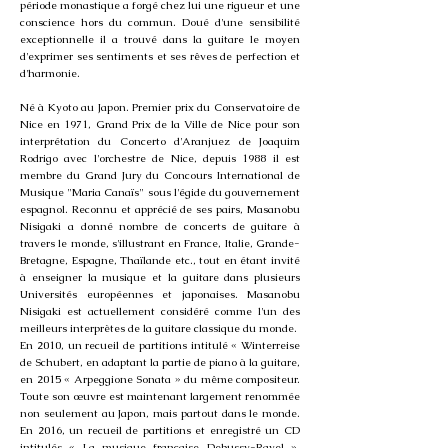
période monastique a forgé chez lui une rigueur et une
conscience hors du commun. Doué d'une sensibilité
exceptionnelle il a trouvé dans la guitare le moyen
d'exprimer ses sentiments et ses rêves de perfection et
d'harmonie.
Né à Kyoto au Japon. Premier prix du Conservatoire de
Nice en 1971, Grand Prix de la Ville de Nice pour son
interprétation du Concerto d'Aranjuez de Joaquim
Rodrigo avec l'orchestre de Nice, depuis 1988 il est
membre du Grand Jury du Concours International de
Musique "Maria Canaïs" sous l'égide du gouvernement
espagnol. Reconnu et apprécié de ses pairs, Masanobu
Nisigaki a donné nombre de concerts de guitare à
travers le monde, s'illustrant en France, Italie, Grande-
Bretagne, Espagne, Thaïlande etc., tout en étant invité
à enseigner la musique et la guitare dans plusieurs
Universités européennes et japonaises. Masanobu
Nisigaki est actuellement considéré comme l'un des
meilleurs interprètes de la guitare classique du monde.
En 2010, un recueil de partitions intitulé « Winterreise
de Schubert, en adaptant la partie de piano à la guitare,
en 2015 « Arpeggione Sonata » du même compositeur.
Toute son œuvre est maintenant largement renommée
non seulement au Japon, mais partout dans le monde.
En 2016, un recueil de partitions et enregistré un CD
intitulés « La musique française Debussy-Ravel »,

**Work item**
Print every line of the material above exactly as it reads, skipping the pictures.

**Output below**
période monastique a forgé chez lui une rigueur et une
conscience hors du commun. Doué d'une sensibilité
exceptionnelle il a trouvé dans la guitare le moyen
d'exprimer ses sentiments et ses rêves de perfection et
d'harmonie.
Né à Kyoto au Japon. Premier prix du Conservatoire de
Nice en 1971, Grand Prix de la Ville de Nice pour son
interprétation du Concerto d'Aranjuez de Joaquim
Rodrigo avec l'orchestre de Nice, depuis 1988 il est
membre du Grand Jury du Concours International de
Musique "Maria Canaïs" sous l'égide du gouvernement
espagnol. Reconnu et apprécié de ses pairs, Masanobu
Nisigaki a donné nombre de concerts de guitare à
travers le monde, s'illustrant en France, Italie, Grande-
Bretagne, Espagne, Thaïlande etc., tout en étant invité
à enseigner la musique et la guitare dans plusieurs
Universités européennes et japonaises. Masanobu
Nisigaki est actuellement considéré comme l'un des
meilleurs interprètes de la guitare classique du monde.
En 2010, un recueil de partitions intitulé « Winterreise
de Schubert, en adaptant la partie de piano à la guitare,
en 2015 « Arpeggione Sonata » du même compositeur.
Toute son œuvre est maintenant largement renommée
non seulement au Japon, mais partout dans le monde.
En 2016, un recueil de partitions et enregistré un CD
intitulés « La musique française Debussy-Ravel »,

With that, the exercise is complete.